No final das contas, não existe certo e errado, existe escolha. Você pode escolher o volume, o tráfego, o cliente pequeno e a margem de 10%. Eu escolhi o outro caminho, é o que eu tenho na minha agência e é o que eu ensino: menos cliente, mais lucro, menos dor de cabeça e faturamento que acumula em vez de ser reposto todo mês.
Só não dá para escolher um modelo e esperar o resultado do outro.
Se você quer estruturar esse modelo de negócio com método e acompanhamento, conheça os programas da Ultralize.
Rodrigo Bindes é co-fundador e mentor da Ultralize e CEO da Supersal, a mais conceituada agência de marketing para restaurantes do Brasil. Em três anos, construiu uma agência com múltiplos 7 dígitos de faturamento e mais de 50% de margem de lucro.
Perguntas frequentes
O que é o modelo de negócio de uma agência de marketing?
É a combinação de que cliente você atende, quanto cobra dele, quanto isso custa para entregar e por quanto tempo ele fica. Na prática existem dois desenhos: volume de cliente pequeno com margem apertada, que eu chamo de balde furado, e poucos clientes de ticket maior com margem alta, que eu chamo de balde cheio. Prospecção, preço e estrutura de time são consequência dessa escolha, não o contrário.

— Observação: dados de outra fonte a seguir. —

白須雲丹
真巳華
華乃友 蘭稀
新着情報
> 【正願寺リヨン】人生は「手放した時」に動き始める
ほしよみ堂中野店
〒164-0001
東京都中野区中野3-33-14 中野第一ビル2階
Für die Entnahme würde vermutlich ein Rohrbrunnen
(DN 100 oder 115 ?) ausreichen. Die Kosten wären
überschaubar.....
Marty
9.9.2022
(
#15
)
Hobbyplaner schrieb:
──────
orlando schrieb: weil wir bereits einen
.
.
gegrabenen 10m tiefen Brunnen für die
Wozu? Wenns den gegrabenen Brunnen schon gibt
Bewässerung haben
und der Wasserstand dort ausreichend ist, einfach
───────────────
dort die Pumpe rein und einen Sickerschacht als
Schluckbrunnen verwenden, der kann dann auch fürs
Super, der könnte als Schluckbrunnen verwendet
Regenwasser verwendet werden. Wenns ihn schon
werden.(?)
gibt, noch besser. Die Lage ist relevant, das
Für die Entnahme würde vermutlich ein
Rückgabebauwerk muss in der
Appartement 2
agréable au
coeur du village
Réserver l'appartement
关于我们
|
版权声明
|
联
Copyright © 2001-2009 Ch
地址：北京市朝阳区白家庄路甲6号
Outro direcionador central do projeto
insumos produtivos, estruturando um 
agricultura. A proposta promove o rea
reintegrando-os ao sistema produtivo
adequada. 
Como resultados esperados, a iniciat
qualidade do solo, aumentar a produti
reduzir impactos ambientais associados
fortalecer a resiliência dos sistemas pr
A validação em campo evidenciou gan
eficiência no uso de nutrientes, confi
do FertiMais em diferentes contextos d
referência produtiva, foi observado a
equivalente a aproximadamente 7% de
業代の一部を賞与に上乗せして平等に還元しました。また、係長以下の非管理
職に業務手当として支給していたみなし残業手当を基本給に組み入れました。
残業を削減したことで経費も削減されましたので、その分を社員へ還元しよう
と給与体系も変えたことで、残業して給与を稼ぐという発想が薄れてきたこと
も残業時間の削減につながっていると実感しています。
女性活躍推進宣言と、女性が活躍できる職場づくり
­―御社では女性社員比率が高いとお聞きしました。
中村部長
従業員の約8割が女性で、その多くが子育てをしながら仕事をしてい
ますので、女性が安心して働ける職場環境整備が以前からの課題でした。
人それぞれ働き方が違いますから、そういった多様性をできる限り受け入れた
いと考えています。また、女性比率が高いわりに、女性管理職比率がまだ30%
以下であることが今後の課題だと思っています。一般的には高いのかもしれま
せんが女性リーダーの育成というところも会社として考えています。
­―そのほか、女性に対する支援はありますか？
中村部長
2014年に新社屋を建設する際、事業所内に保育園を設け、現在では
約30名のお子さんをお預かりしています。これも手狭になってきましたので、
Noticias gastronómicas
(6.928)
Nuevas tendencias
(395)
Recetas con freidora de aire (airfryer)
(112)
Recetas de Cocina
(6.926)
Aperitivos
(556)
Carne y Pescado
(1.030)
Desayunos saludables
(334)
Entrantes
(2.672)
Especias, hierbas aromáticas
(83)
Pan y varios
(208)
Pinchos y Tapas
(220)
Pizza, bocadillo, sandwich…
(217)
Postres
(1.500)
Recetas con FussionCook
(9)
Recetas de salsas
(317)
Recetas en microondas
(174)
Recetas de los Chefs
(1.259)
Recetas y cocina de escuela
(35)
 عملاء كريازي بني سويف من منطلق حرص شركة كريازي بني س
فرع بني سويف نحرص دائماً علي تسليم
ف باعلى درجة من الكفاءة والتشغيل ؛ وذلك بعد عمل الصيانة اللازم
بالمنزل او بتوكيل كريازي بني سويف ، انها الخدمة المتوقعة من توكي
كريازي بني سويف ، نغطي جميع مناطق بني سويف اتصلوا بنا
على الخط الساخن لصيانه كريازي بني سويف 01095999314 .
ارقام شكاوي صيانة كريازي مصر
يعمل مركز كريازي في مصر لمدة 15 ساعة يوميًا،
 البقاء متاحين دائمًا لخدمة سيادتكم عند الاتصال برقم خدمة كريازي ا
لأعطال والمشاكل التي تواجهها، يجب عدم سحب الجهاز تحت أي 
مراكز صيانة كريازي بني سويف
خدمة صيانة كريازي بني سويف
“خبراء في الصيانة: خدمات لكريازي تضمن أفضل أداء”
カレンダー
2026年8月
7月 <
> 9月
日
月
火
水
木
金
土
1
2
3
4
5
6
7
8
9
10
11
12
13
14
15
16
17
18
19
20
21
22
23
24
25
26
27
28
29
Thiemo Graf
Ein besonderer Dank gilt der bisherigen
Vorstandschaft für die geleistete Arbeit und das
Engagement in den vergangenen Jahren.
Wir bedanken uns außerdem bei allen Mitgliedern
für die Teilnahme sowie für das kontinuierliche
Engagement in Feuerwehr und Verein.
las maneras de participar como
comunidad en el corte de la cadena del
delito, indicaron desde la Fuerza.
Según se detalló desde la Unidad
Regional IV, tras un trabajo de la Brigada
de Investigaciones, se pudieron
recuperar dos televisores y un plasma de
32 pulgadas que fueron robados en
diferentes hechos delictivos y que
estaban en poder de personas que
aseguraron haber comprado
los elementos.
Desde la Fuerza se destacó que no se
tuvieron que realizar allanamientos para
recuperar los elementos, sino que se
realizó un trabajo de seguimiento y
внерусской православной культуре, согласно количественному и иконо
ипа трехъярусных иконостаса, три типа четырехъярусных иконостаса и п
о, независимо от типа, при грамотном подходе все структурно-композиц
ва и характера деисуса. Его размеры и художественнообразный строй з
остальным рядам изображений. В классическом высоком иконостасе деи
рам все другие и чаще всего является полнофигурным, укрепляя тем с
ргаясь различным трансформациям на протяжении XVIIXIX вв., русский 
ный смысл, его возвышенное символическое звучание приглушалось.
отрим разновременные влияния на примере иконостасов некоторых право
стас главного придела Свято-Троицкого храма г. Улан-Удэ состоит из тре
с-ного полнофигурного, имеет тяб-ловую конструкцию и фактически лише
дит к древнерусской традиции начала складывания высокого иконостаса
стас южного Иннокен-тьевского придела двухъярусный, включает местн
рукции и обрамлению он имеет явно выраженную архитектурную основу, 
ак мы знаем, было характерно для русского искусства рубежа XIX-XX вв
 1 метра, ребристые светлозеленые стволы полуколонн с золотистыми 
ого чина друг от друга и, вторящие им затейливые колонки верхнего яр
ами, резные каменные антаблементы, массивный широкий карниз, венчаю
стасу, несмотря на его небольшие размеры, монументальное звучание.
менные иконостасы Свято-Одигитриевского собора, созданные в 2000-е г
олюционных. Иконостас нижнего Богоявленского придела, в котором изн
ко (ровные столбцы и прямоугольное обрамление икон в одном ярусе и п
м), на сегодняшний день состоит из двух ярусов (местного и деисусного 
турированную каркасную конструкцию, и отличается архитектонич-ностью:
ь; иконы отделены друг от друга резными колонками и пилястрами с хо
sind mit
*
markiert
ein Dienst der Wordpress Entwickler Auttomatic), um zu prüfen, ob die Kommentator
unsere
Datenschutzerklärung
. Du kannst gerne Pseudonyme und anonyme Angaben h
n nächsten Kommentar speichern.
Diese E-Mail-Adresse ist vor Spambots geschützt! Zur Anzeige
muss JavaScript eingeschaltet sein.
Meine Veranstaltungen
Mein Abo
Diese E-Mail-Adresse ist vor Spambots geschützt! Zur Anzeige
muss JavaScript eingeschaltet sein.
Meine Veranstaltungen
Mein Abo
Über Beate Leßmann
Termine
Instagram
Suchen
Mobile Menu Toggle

Qual a lucratividade normal de uma agência de marketing?
Depende do modelo. No modelo de volume, com muito cliente pequeno entrando e saindo, a lucratividade fica entre 5% e 15%. No modelo de poucos clientes de ticket maior, o alvo é 50% ou mais. Se você faturou R$100 mil e não colocou R$50 mil no bolso, tem alguma coisa errada na estrutura.
Quantos clientes novos por mês uma agência precisa fechar?
No modelo que eu defendo, de 2 a 4 clientes novos por mês, com ticket a partir de R$3 mil. Parece pouco, mas como o churn é baixo você acumula em vez de substituir. Saindo do zero, isso coloca a agência perto de R$100 mil por mês em cerca de um ano. Quem já fatura R$10 mil ou R$20 mil chega bem mais rápido.
Por que agência com muito cliente dá menos lucro?
Porque cliente pequeno paga pouco e exige muito, e o volume obriga a inflar time, mídia e estrutura comercial. Com churn de 15% a 20% ao mês, a agência troca a base inteira a cada cinco meses e vive na parte cara do relacionamento, que é o onboarding, o diagnóstico e o planejamento dos primeiros meses.